Know Exactly What You're Getting
While you may think that you're buying a specific property and area of land, you can't always rely on old boundaries being accurate. If your potential new home has been up for years, then its boundary lines may not be all they should be.
For example, the people who owned the house over the years may have done work that ate into somebody else's land. Or a neighbour may have inadvertently encroached over the property lines into your garden when they were putting up fencing in the past, for example.
If you have a re-establishment survey, then your surveyor accurately measures and sets out the actual boundaries of the property. You can check that you're getting everything you expect. If there is a problem, you can look to rectify it before you buy the house.
Plan Future Development Projects
As part of your redevelopment plans, you may want to do more than fix up the main house you're buying. For example, you may want to extend the property or build other structures like a pool, garage or shed. You may simply want to put up better fencing around your garden.
You may already have a rough plan in your head of what you'll do and where. However, if anything you build or change is close to the boundary of your land, you may run into problems later.

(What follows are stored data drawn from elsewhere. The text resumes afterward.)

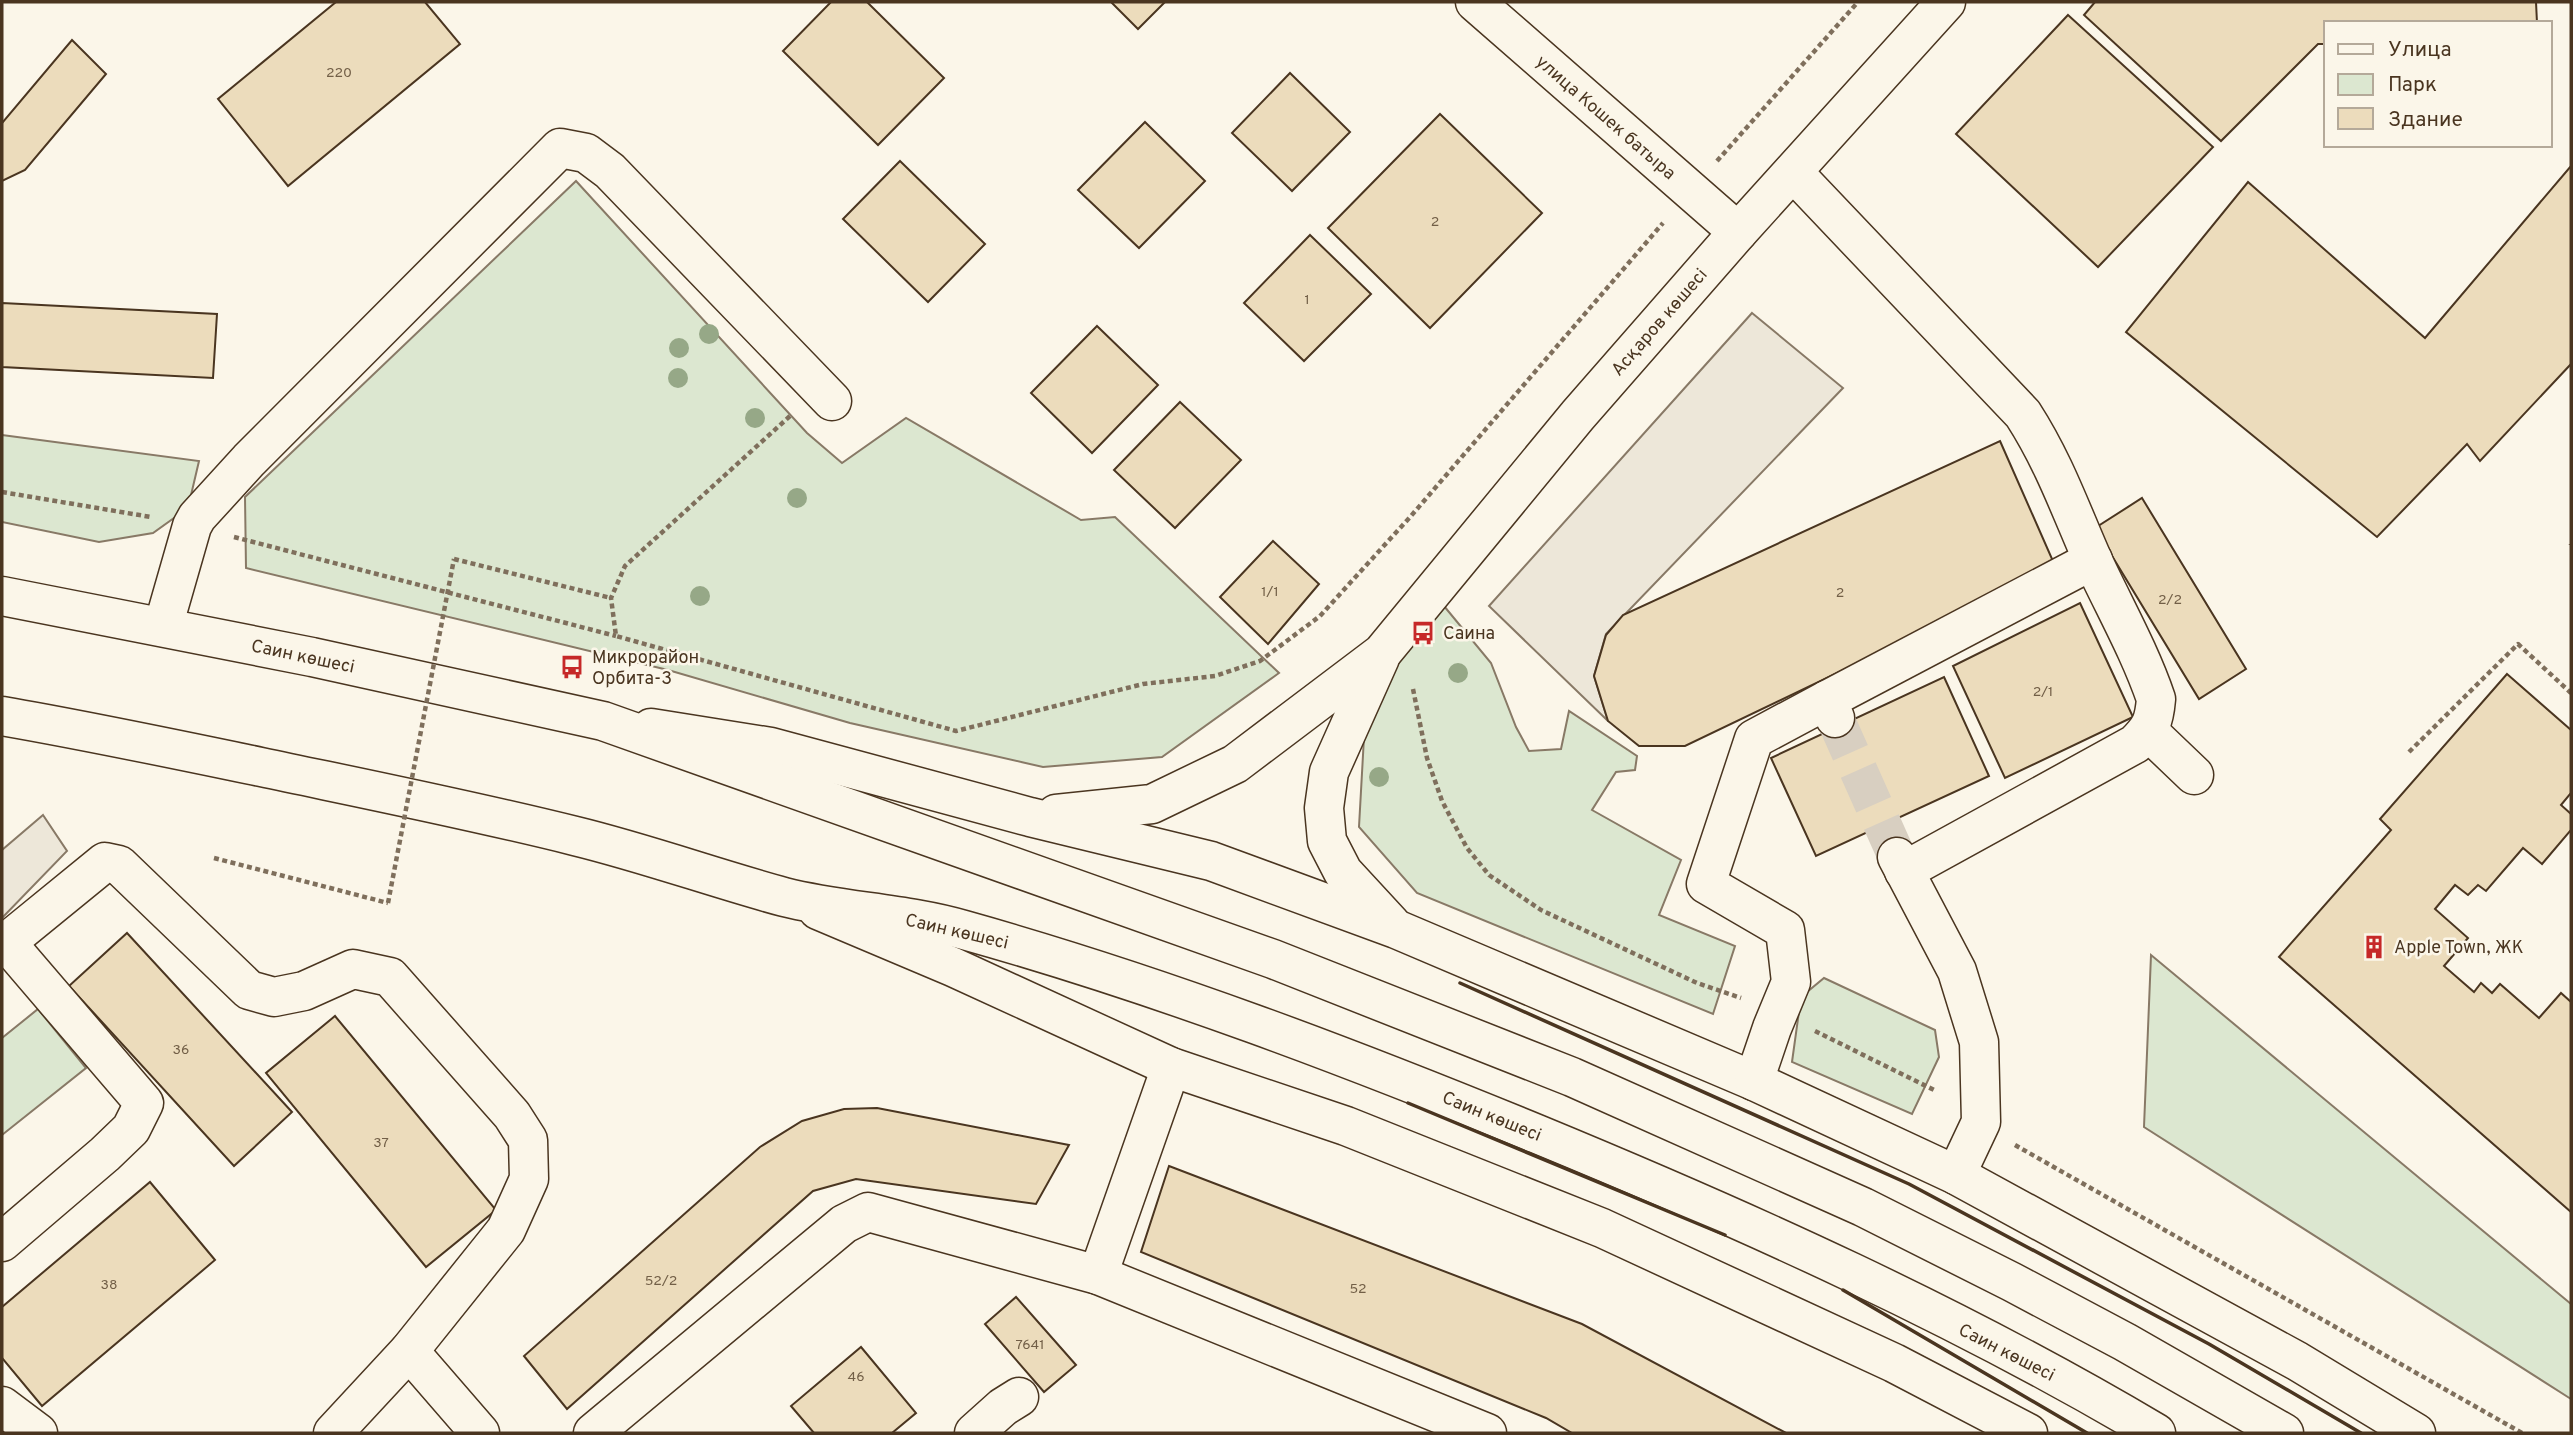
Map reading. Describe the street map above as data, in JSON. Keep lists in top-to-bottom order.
{
  "streets": {
    "street": ["улица Кошек батыра", "Асқаров көшесі", "Саин көшесі"]
  },
  "crossings": [
    ["улица Кошек батыра", "Асқаров көшесі"]
  ],
  "places": {
    "bus stop": ["Саина", "Микрорайон Орбита-3"],
    "building": ["Apple Town, ЖК"]
  },
  "house_numbers": [
    "220",
    "2",
    "1",
    "1/1",
    "2",
    "2/2",
    "2/1",
    "36",
    "37",
    "52/2",
    "38",
    "52",
    "7641",
    "46"
  ],
  "legend": ["Улица", "Парк", "Здание"]
}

For example, say you want to put up a garage at the side of your home. You have just enough space to do this based on what you can see right now. However, if the boundary line isn't accurate and this comes to light later, then you may not be able to build the garage at all.
If you did encroach on your neighbour's land and they found out, then you might end up having to take the garage down again. If you have a re-establishment survey before you buy, you'll know exactly how much land you have. This helps you decide if your plans have legs.